Activities:
1 – According to the dataset description on aligning sleep stage labels, in what time zone is recStart stored?
2 – Pick up the dataset description on aligning sleep stage labels right after its final sentence and keep writing.

Passage to read:

In labels.mat, the variable recStart denotes the start time of the recording. The original timestamp is obtained in Unix time and converted to a human-readable format in U.S. Eastern Time (ET) for storage.

To align physiological signals with sleep stage labels:

  1. Convert recStart to Unix time (if needed).
  2. Each sleep stage label corresponds to a 30-second epoch relative to recStart:
    • 1st epoch:
      [recStart, recStart + 30 s)
    • k-th epoch:
      [recStart + 30 × (k − 1), recStart + 30 × k)
  3. For any timestamp t in hr.csv or motion.csv, the corresponding sleep stage index k can be computed as:
    k = floor((t − recStart) / 30) + 1

This alignment enables direct mapping of heart rate and accelerometry samples to their corresponding sleep stage epochs.

Example (Python):

import datetime
import pytz

dt = datetime.datetime.strptime("2021-12-02 23:11:25", "%Y-%m-%d %H:%M:%S")
dt = pytz.timezone("US/Eastern").localize(dt)
unix_time = dt.timestamp()

Usage Notes

This dataset can be used to develop and evaluate methods for wearable-based sleep staging, as well as to study how heart rate and movement change across multiple nights of sleep. Data are provided in two forms: raw instantaneous heart rate and 3-axis accelerometry signals from the Apple Watch, and 30-second sleep stage labels from the Dreem 2 EEG headband.

Available data:

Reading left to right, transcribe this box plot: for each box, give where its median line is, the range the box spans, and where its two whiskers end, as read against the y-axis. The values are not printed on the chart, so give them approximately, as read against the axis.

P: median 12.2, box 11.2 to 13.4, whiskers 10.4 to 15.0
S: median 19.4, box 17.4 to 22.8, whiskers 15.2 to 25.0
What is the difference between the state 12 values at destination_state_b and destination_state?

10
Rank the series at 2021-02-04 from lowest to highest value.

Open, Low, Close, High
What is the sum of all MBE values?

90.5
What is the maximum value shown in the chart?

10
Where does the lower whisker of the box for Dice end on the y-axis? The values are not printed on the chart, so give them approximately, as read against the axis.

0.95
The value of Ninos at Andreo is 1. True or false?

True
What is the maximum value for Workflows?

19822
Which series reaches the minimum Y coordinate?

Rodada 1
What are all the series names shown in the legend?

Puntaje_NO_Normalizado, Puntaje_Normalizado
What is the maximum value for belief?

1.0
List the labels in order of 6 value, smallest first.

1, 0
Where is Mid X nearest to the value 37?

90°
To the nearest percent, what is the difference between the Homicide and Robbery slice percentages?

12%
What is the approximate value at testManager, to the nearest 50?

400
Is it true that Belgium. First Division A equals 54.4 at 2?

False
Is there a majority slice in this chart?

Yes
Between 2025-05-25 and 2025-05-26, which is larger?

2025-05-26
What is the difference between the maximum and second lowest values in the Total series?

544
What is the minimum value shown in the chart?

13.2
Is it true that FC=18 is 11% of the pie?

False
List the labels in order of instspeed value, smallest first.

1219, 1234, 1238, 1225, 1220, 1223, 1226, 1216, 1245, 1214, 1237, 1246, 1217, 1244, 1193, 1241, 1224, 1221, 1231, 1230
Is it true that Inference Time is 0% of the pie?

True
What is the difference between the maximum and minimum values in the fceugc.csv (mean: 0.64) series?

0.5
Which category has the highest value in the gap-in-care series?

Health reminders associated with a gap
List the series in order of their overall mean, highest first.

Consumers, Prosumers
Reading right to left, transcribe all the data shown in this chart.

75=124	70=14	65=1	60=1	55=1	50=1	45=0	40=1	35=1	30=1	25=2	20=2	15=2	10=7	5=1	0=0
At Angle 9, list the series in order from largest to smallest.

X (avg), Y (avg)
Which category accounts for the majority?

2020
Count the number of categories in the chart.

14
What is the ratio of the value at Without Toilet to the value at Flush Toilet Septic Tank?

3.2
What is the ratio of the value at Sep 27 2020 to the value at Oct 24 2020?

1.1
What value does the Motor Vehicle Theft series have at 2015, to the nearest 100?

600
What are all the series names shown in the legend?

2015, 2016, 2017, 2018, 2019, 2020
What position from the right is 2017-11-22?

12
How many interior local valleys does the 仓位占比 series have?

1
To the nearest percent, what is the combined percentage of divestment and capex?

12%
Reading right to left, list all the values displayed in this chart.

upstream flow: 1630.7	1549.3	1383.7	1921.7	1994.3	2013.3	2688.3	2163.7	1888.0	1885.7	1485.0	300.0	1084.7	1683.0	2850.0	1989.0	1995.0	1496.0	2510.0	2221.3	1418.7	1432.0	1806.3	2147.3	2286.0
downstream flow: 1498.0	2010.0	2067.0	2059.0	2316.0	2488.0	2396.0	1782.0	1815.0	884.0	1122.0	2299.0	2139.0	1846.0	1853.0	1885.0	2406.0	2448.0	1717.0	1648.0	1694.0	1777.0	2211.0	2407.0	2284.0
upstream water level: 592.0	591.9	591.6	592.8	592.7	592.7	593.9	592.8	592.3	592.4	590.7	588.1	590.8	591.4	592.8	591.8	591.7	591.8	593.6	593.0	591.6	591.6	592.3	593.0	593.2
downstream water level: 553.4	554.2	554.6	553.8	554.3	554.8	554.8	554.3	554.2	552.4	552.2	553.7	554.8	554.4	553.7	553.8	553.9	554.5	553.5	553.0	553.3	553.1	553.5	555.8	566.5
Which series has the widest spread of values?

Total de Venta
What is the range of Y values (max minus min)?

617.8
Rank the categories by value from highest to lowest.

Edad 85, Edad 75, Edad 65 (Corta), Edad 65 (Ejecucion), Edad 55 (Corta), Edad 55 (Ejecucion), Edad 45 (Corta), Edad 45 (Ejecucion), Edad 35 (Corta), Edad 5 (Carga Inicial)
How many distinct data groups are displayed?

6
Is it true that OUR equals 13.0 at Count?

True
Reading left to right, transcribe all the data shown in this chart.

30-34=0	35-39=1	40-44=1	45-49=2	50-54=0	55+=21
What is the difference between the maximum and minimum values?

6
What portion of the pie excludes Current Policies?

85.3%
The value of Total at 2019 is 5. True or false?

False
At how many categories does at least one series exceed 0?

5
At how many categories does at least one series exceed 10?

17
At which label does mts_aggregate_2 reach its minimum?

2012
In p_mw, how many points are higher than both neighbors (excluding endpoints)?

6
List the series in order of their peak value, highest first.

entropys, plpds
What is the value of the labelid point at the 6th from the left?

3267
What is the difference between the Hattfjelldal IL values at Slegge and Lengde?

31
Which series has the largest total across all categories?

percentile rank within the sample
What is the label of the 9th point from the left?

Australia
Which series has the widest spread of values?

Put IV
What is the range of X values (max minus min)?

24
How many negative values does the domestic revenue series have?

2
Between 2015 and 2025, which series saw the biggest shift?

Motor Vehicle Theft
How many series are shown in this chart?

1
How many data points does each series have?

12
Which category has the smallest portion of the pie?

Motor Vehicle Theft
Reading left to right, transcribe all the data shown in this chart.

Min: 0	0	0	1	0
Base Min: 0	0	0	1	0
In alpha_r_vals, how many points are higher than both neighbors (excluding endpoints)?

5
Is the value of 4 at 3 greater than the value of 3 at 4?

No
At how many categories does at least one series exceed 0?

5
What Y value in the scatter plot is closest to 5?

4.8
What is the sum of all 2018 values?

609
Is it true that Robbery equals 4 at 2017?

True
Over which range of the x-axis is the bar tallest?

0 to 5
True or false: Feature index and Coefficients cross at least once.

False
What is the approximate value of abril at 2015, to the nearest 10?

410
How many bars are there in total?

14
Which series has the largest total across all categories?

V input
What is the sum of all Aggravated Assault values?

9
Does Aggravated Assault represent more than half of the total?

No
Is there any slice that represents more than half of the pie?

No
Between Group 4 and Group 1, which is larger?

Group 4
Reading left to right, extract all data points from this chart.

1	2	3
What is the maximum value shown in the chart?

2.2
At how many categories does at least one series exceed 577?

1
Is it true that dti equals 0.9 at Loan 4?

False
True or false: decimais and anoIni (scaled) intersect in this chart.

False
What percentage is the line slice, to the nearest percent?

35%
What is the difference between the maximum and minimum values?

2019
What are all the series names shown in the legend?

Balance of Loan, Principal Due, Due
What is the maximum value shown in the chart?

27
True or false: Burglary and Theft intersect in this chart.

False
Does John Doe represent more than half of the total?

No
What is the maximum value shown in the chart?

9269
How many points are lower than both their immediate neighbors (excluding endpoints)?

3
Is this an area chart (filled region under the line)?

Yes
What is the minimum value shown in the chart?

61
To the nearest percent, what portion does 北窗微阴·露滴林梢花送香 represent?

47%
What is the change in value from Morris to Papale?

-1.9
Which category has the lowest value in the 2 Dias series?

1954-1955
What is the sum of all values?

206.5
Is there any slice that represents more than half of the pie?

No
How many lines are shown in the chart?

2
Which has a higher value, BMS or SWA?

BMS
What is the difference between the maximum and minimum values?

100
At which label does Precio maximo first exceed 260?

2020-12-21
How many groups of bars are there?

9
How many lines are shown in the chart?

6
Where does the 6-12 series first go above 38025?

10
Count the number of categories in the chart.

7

Answer list:
1 – U.S. Eastern Time (ET).

2 –
We recommend performing analyses at the subject level (e.g., cross-validation by participant) rather than mixing data across nights to avoid data leakage. While the Dreem 2 headband provides reliable EEG-based staging, it is not equivalent to full polysomnography, and minor discrepancies may occur in transitional epochs. In our work, models were trained on a per-night basis; however, we encourage future research to explore approaches that leverage multi-night information within individuals, as this dataset is well-suited to support such analyses.

All subject-night folders in this dataset are complete and contain the expected three files:
motion.csv, hr.csv, and labels.mat.

These modalities are available for all subject-night folders.


Release Notes

Version 1.0.0: Initial release of the dataset.


Ethics

The study protocol was reviewed and approved by the University of Massachusetts Lowell Institutional Review Board. All participants provided written informed consent prior to enrollment. All data were de-identified in accordance with institutional and ethical guidelines before public release.


Acknowledgements

This work was supported in part by the National Institutes of Health grants R21AG068890, R01AG082354, and P30AG073107, and the Dreem Jury’s Prize. We also extend our gratitude to all the anonymous participants for their time and effort in recording their sleep data, which made this research possible.


Conflicts of Interest

The authors declare no conflicts of interest.


References

  1. Malhotra A, Loscalzo J. Sleep and cardiovascular disease: an overview. Prog Cardiovasc Dis. 2009 Jan;51:279–284.
  2. Shi L, Chen SJ, Ma MY, Bao YP, Han Y, Wang YM, Shi J, Vitiello MV, Lu L. Sleep disturbances increase the risk of dementia: A systematic review and meta-analysis. Sleep Med Rev. 2018 Aug;40:4–16.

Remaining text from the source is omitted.